パラリと紙をめくると、求めていた情報や、それ以外の重要な情報もズラリと並んでいた。流石だ。思わず感嘆の溜息を吐くスティーブンを見つめるなまえは、こう、胸焼けでもしているような顔をしている。

「気分がとても悪いのでそろそろお暇するよ。悪いね」

「いいや、こっちこそ助かった」

「そこのゴミの処理はお任せするよ。大丈夫、夢を見ているだけだからね。死にたくても死ねないような、素晴らしい悪夢さ」

「……どうも」

よたよたと歩くなまえは見るからに弱っていて、胸焼けより食あたりかな、とスティーブンは見当違いなことを思った。スティーブンが拷問にかけていた男は、よほどロクでもない人生を歩んできたらしい。調査記録でしか知らなかった罪の数々の実態をこんな形で知る羽目になるとは、感慨深いものがある。

「では、また」

「……また」

お互い手を振りあって、別れを告げる。なまえは現れた時のように、己の影へと沈んでいく。

「ーーなるべく間隔を空けて会うのがいいんだろうね」

頭のてっぺんが影に飲み込まれる寸前。なまえの呟いた一言に、スティーブンは思わず呟いた。

「……尤もだ」

文字通り影も形もなく消えてしまったなまえがいた場所を、スティーブンは見つめる。
なまえが現れるのは、スティーブンの精神が追い詰められ、死を想う時ばかりで。自身の精神状態の健康を損なうような羽目に陥るのは避けたい。しかしそれは、なまえに会えなくなるということと同義だ。
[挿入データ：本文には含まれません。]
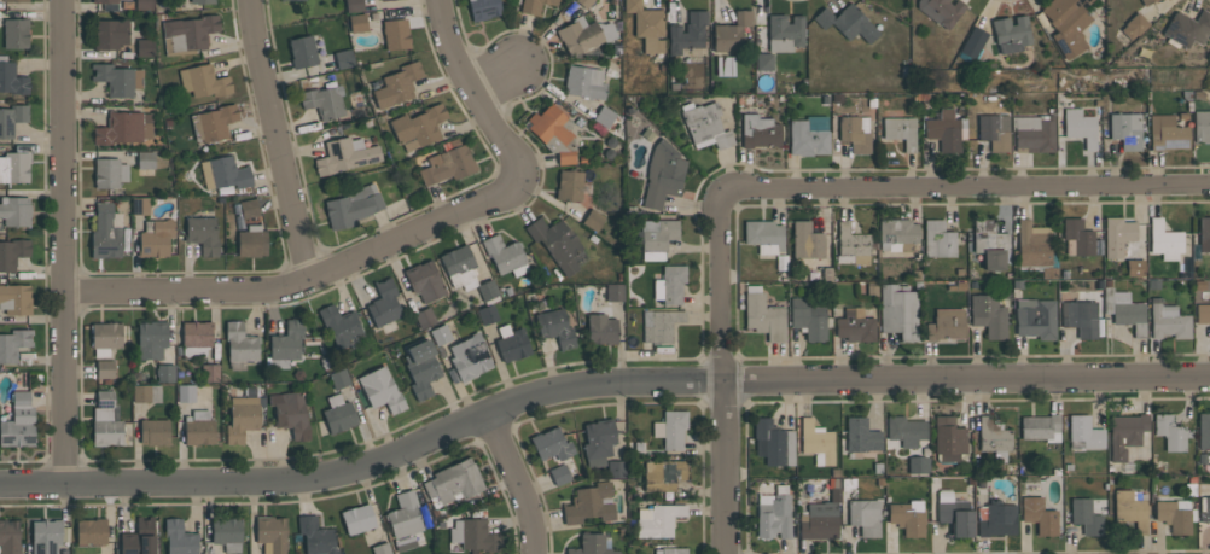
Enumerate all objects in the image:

今回のようになまえに会えば便利ではあるので、全く会いたくないという訳ではない。
だから、そう。年に3回。それくらいが丁度いい。

己の感情に気づかない振りで、スティーブンはそう言い聞かせた。

「駄目だなあ、私は。美しいからと何度でも見に行ってしまう。そのまま放っておけば、もっと早くにあの美しい魂を手に入れられるというのに」

影の中でなまえがそう思っていることを、知らないまま。